Aldo Rossi
Max Protetch Gallery And Institute For Architecture And Urban Studies
“Only two things belong to architecture, the tomb and the monument,” wrote Adolf Loos, “All the rest is building.” The architectural discourse of Aldo Rossi, leader of the Italian neorealist Tendenza group, could be an elaborate meditation on Loos’ statement. Detractors emphasize Rossi’s indifference to function and argue that his housing projects resemble barracks, his elementary school in Fagnano Olona looks like a prison and that his celebrated Modena Cemetery design, with its dominating cone shaped like a chimney stack, is a reminder of concentration camps. Rossi has parried these attacks ably, denying charges of Fascist influence but admitting a respect for the “enormous collective feat” of Stalinist architecture. Yet Rossi’s adversaries could hardly be more damaging than his supporters. Manfredo Tafuri, who has called Rossi’s career “a fascinating, though superfluous, silence,” has assumed that his elements are drained of significance, mere counters in an elegant game played around an absence which is architecture’s inability to achieve public meaning at this moment.
At the heart of any discussion of Rossi is his concept of “autonomous architecture,” the reworking of typological schemes divorced from circumstance, in which the act of relating elemental forms is itself crucial and the aim is a civic architecture with no moral or esthetic ideals. The advantages of an apparent relinquishment of originality lie precisely in ease of perception of relationships between units, relationships which, according to his theory of analogy, are themselves based on the organization of a city. So by a process of Platonic prestidigitation a parity is achieved between monument and city; Rossi might say that the city is thinking itself. His approach is more subtle than that, however, showing a willingness to entertain many simultaneous conjunctions of public and private. “Sometimes I have asked myself where the individuality of an urban fact begins, whether it is in form, in memory or in something else,” he writes. “We might say it is in the event itself or the sign that fixes it.”
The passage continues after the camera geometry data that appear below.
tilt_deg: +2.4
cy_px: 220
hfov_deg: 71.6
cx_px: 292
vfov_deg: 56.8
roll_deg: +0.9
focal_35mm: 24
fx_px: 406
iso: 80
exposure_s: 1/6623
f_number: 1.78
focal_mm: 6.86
Drawings reveal that the units he arranges and rearranges possess a deeply personal quality. A palmtree, a figure in a window, a saint’s hand from a statue, a lighthouse, a coffeepot, an airship, rows of rectangular windows, a cabaña, chunks of falling masonry, all evoke reminiscences of childhood, travels or moments of heightened awareness. Memory is vital to Rossi’s whole enterprise; expression can be made evident in elemental forms only when the act of disposing them is equivalent to a recovery of sensations. If Rossi venerates Roussel, not Proust, one reason could be Roussel’s obsession not with tracing the history of the madeleine experience but with assembling a literary machine for generating experiences of the same kind, intent on making this useful information public knowledge. Rossi’s organizations may work only for Rossi himself, but he has always proclaimed his desire to “explain” them in writing, and may now use movies to do so.
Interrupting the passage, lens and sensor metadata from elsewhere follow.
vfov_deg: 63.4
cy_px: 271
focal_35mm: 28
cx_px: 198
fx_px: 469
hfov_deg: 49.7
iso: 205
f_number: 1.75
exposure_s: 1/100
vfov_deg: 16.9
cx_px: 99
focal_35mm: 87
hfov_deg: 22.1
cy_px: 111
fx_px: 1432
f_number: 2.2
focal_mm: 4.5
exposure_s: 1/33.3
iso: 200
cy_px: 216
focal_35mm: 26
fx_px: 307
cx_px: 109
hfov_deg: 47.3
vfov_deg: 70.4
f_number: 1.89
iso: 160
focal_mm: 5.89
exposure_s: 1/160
Why, then, has Rossi said that his American drawings are “free of memory”? Perhaps the answer lies in his employment of the term “analogous city.” As Peter Eisenman explains it, if analogy means reasoning from parallel cases “without the intervention of the formative steps through which they arose,” then the city as analogue must be functionless, divested of meaning, regarded solely in terms of architectural—even “sculptural”—values. In Jung analogy is the “shadow of logic” and Rossi uses this sense of the word too, asserting that it cannot be penetrated by the conscious mind. By exorcising the various correspondences between his symbols Rossi can rob them of private significance. “Public” blankness, the uncaring emotion which follows, may be an indication that what he calls his “analogic mechanism” is operating. “Today I know that it is sufficient to look at things,” he has said recently. Estheticism? Banality? Reverie? Since Rossi’s poetry, his concern with mood, his wish to reconsider the “order of things” all seem countered or even denied within his work itself, we should not expect any quick solutions.